The subject of successful mergers often validates the notion frequently held by AM industry insiders, of the market being “too fragmented.” This viewpoint was expanded upon by Dadhania, who noted that although the OEM space is indeed diverse, M&As are not the singular solution to this fragmentation:

“While there are genuinely many unique printing technologies, each with their own applications base, there are hundreds, potentially thousands of printer OEMs in the AM industry. Many of these printer OEMs do not have significant, tangible differences that distinguish them from the hundreds to thousands of competitors in 3D printing. So, when I hear people express that the industry is “too fragmented”, I believe they’re referring to this surplus of OEMs who often lack key differentiating factors from their competitors. This probably causes a lot of confusion for end-users. For instance, how does one decide among the 50+ companies offering laser powder bed fusion printers?

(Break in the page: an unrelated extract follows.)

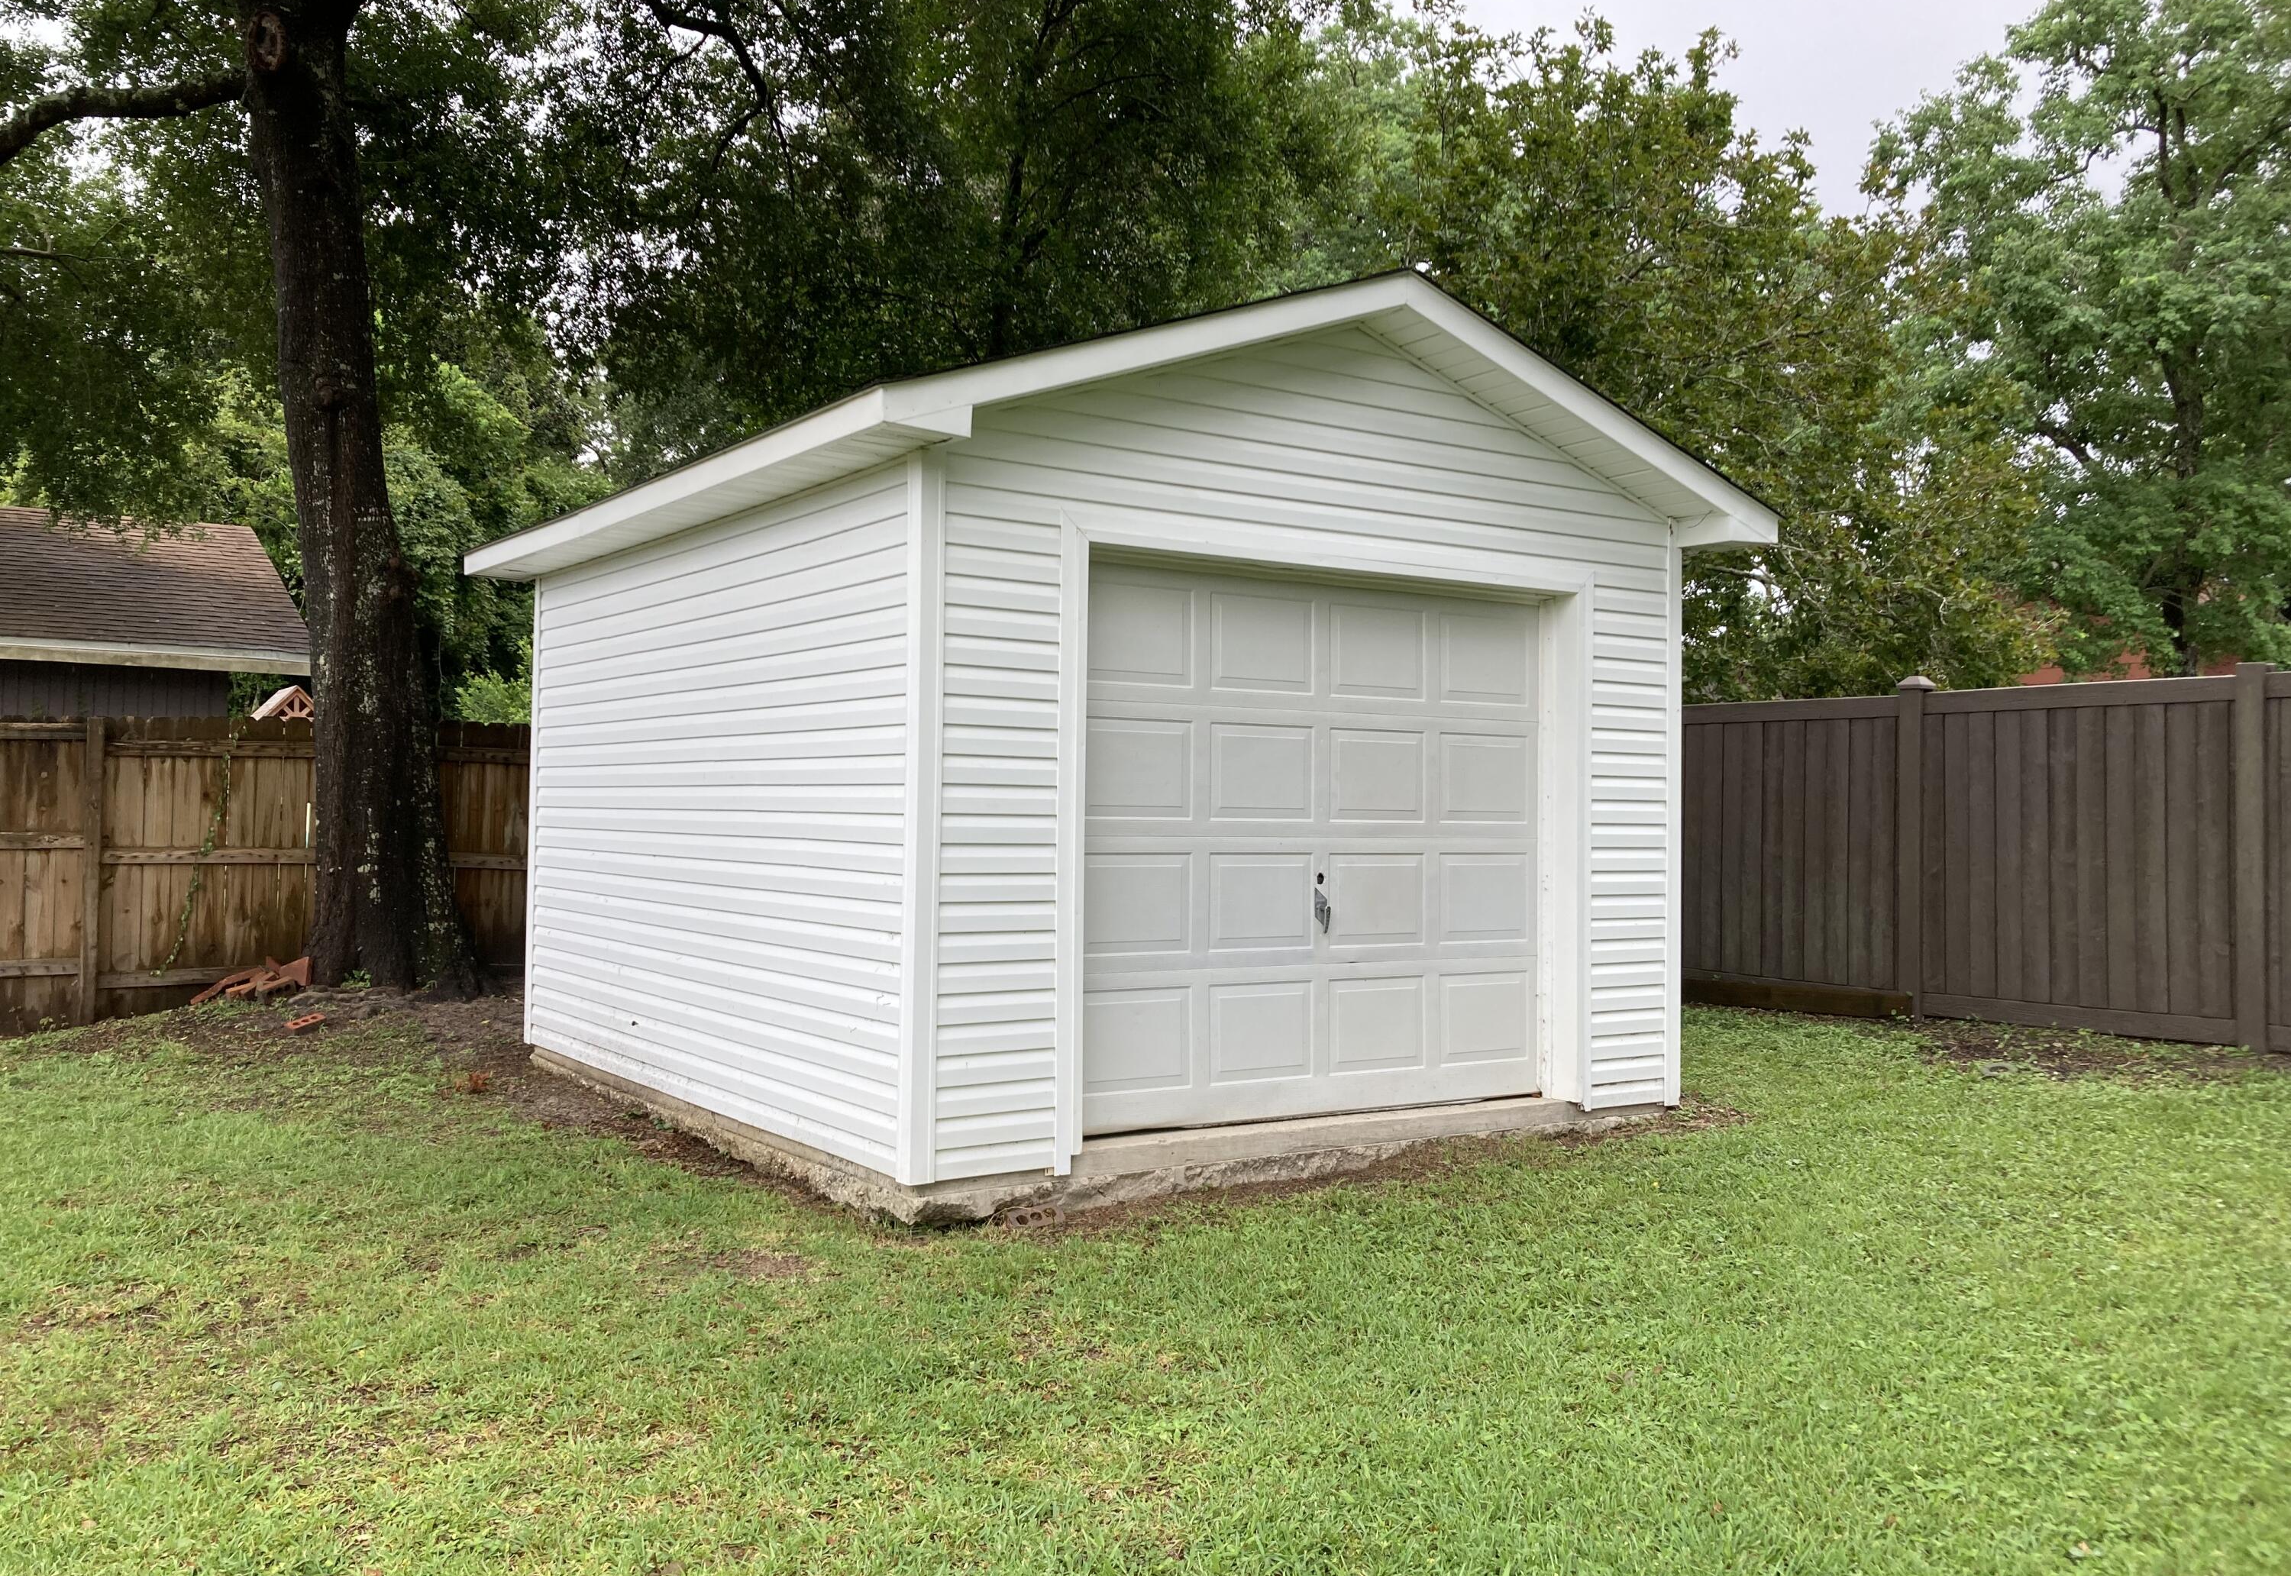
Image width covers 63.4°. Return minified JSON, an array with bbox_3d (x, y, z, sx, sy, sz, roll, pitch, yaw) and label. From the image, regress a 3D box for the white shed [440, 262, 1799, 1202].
[{"bbox_3d":[-0.410,-0.243,8.893,4.343,3.345,4.890,1,-1,-34],"label":"white shed"}]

To alleviate the confusion for new adopters and lower the barrier of entry to AM, the industry would benefit from having fewer OEMs with such overlaps. However, M&As are not the only route to achieving that. Given the money required to maintain a manufacturing equipment business, many printer OEMs may simply not find enough business to stay active. This will naturally occur as the industry matures, slowly reducing its fragmentation. Nevertheless, M&As that maximize synergies between companies will play a crucial role in reducing industry fragmentation.”

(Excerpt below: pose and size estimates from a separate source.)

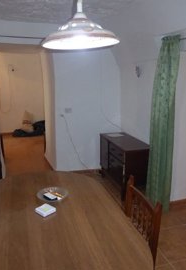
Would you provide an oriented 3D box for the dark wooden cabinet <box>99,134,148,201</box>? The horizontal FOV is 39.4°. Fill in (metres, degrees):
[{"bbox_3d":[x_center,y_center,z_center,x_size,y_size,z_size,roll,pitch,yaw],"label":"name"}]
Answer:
[{"bbox_3d":[0.407,0.390,3.584,0.355,0.645,0.910,-5,13,-15],"label":"dark wooden cabinet"}]

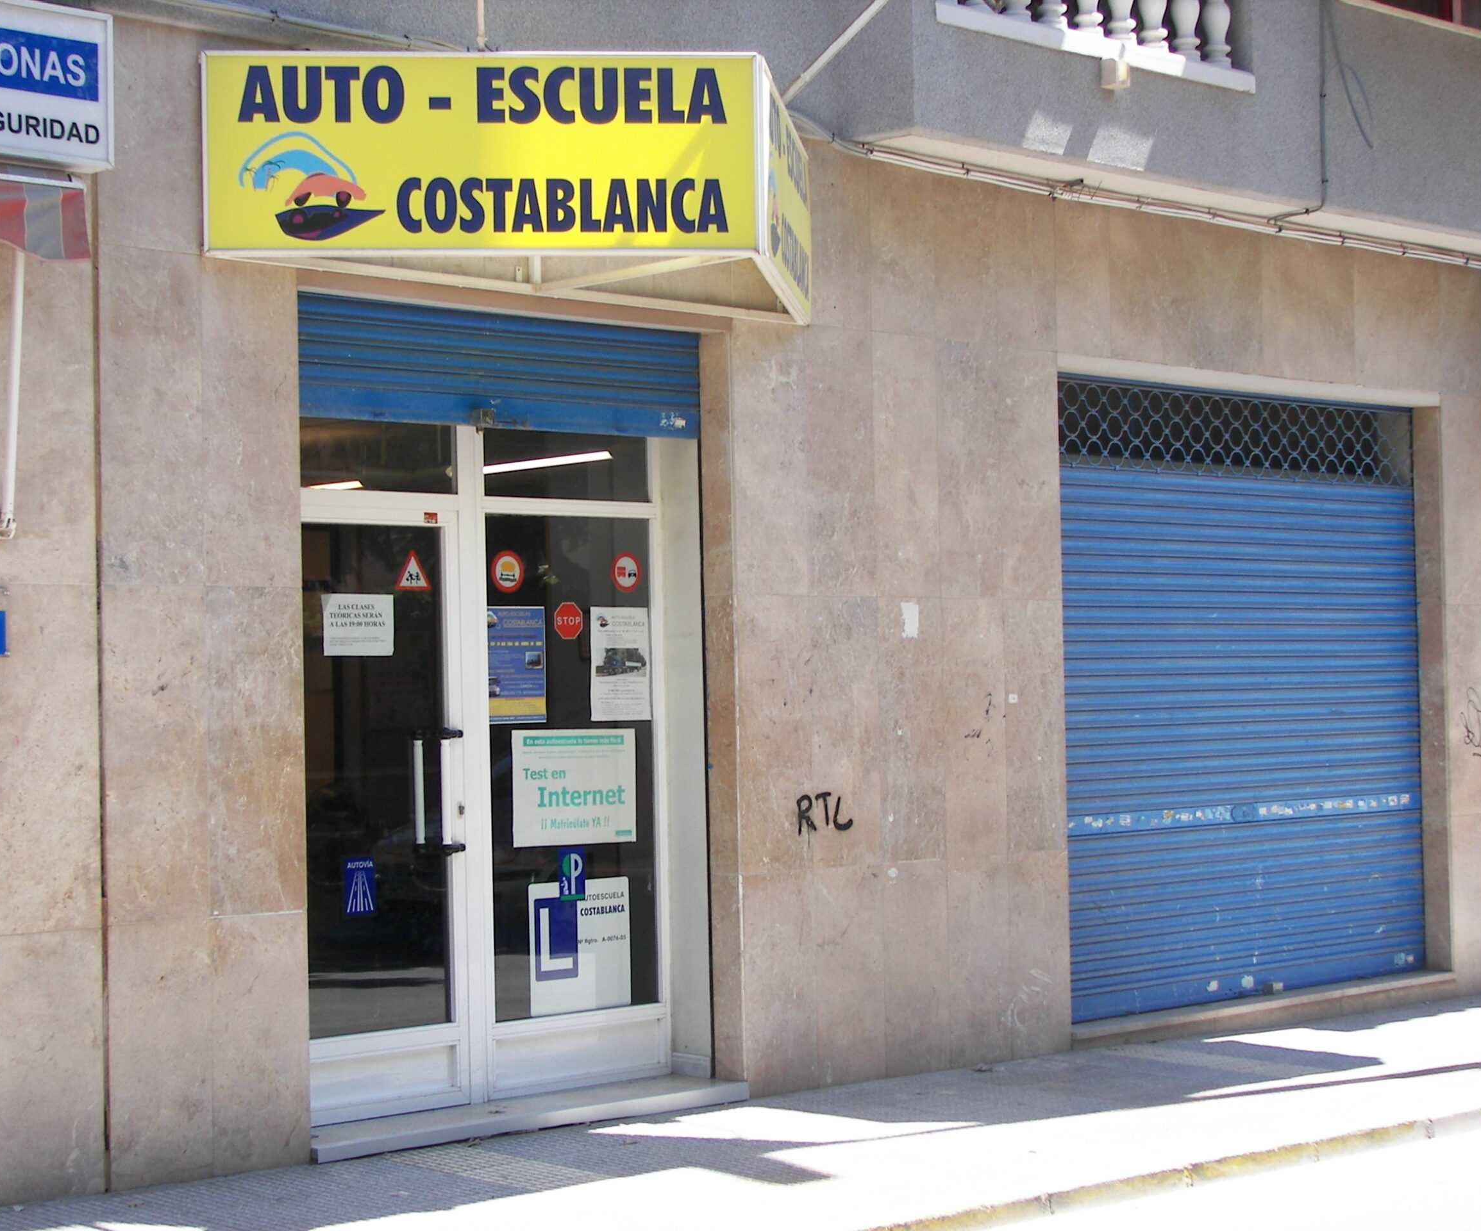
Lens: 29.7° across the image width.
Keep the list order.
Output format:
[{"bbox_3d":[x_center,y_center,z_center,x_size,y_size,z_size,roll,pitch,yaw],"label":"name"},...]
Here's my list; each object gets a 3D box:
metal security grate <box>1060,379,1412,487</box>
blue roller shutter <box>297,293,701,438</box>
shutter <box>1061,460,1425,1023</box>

The growth trajectories of all industry aspects apart from hardware will aid in determining how the hardware market consolidates. In simpler terms, as materials portfolios and software platforms standardize, it will become more apparent which machines align best with the feedstock and software markets in their more mature state. Dadhania wrapped up by stressing that a balanced analysis of the AM industry’s dynamics will increasingly require an equal focus on each segment of the overall industry.

“There’s no doubt that materials will play an increasingly central role in driving the AM market; in fact, IDTechEx predicts that the revenue generated from materials sales will surpass that of printer sales within this decade. This is as users find applications that increase their printer utilization and, subsequently, material consumption. Many surveys have also indicated that a small or unsuitable materials portfolio is a key barrier to adoption in AM. Therefore, there is definitely room for innovation and expansion in this area to fuel AM’s growth. Software will also act as an important driver, as the right software can lower the barrier to adoption for end-users and enable them to maximize the potential and productivity of AM.”

And, to reiterate a final time, how critical it is to keep track of the big picture, the dynamics of the materials and software markets can be expected to be particularly affected by the macro outlook. Public policy issues related to international markets for critical minerals are already directly impacting the shape of the metal powders space, and AI and cybersecurity will continue to center the focus of firms on the software side of the AM industry.

So, pay attention to all business news, not just AM news; pay attention to what the Fed is doing, pay attention to supply chains. It’s overwhelming, but if you can wrap your head around microstructures and lasers and rocket engines, you can understand the global business environment — even in the 2020s.